Suivant courriel du 19 juillet 2021 adressé à Mme [L] par Mme [Z], chef de projet de la société SEV Cèdre [Localité 4], il apparaît que le vendeur avait connaissance de l’objet de la livraison et de ce que les meubles avaient pour finalité d’équiper le logement en vue de sa prochaine mise en location au cours de l’été 2021.
Mme [L] justifie de ce que l’immeuble a été donné en location à compter du 25 juillet 2021 et de ce qu’elle a fait l’acquisition de mobilier de jardin pour la somme de 1 452,37 euros suivant facture du 22 juillet 2021.

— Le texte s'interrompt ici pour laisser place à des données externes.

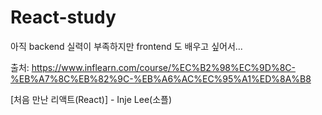 # React-study

아직 backend 실력이 부족하지만 frontend 도 배우고 싶어서...

출처: 
https://www.inflearn.com/course/%EC%B2%98%EC%9D%8C-%EB%A7%8C%EB%82%9C-%EB%A6%AC%EC%95%A1%ED%8A%B8

[처음 만난 리액트(React)] - Inje Lee(소플)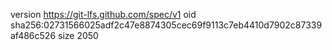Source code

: version https://git-lfs.github.com/spec/v1
oid sha256:02731566025adf2c47e8874305cec69f9113c7eb4410d7902c87339af486c526
size 2050
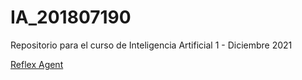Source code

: # IA_201807190

Repositorio para el curso de Inteligencia Artificial 1 - Diciembre 2021

[Reflex Agent](https://yosoyfr.github.io/IA_201807190/01_reflex_agent.html)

S’il apparaît que, préalablement à la commande, la société SEV avait par courriel du 23 mars 2021 informé Mme [L] de ce que les délais de livraison étaient passés de 8 à 10 semaines, cette information ne contredit nullement les mentions portées sur le devis conclu le 8 avril 2021 précisant des délais de livraison de 9 à 10 semaines à compter du versement de l’acompte effectué le jour de la commande. De sorte qu’il était contractuellement prévu une livraison à fin juin 2021. La société SEV n’apparaît pas pouvoir se retrancher derrière les conditions générales de vente suivant lesquelles il est précisé que les délais de livraison sont 'tenus dans la limite du possible’ et ne sont donnés qu’à titre 'indicatif’ une telle clause qui tend à laisser au vendeur la possibilité de fixer de manière discrétionnaire la date de livraison nonobstant l’information donnée à l’acquéreur sur le délai de livraison et est inopérante comme étant potestative.
Mme [L] justifie en outre avoir du faire l’acquisition de mobilier de substitution pour équiper son logement du fait de la carence de la société SEV établissant ainsi l’importance et l’urgence de son besoin. Mme [L] justifie en conséquence d’une cause suffisamment grave au sens de l’article 1224 du code civil lui permettant d’obtenir la résolution du contrat.
Le jugement sera confirmé y compris en ses dispositions pertinentes relatives aux dépens et aux frais irrépétibles.
La société SEV qui succombe sera condamnée aux dépens d’appel et à payer à Mme [L] la somme de 1 500 euros sur le fondement de l’article 700 du code de procédure civile.
PAR CES MOTIFS, LA COUR :
Confirme en toutes ses dispositions le jugement rendu le 28 août 2023 par le tribunal judiciaire de Saint-Brieuc.
Y ajoutant
Condamne la société SEV à payer à Mme [M] [L] la somme de 1 500 euros sur le fondement de l’article 700 du code de procédure civile.
Condamne la société SEV aux dépens.
Rejette toutes autres demandes plus amples ou contraires.
LE GREFFIER LE PRESIDENT
'En conséquence,
La République Française,
Mande et ordonne, conformément au décret n° 47-1047 du 12 juin 1947 art. 1 modifié, à tous huissiers de justice, sur ce requis, de mettre ladite décision à exécution, aux procureurs généraux et aux procureurs de la République près les tribunaux judiciaires d’y tenir la main, à tous commandants et officiers de la force publique de prêter main-forte lorsqu’ils en seront légalement requis.
En foi de quoi, la présente décision a été signée par le président et le greffier.'
Pour copie certifiée conforme à l’original, revêtue de la formule exécutoire délivrée par Nous, directeur des services de greffe judiciaires de la cour d’appel de Rennes.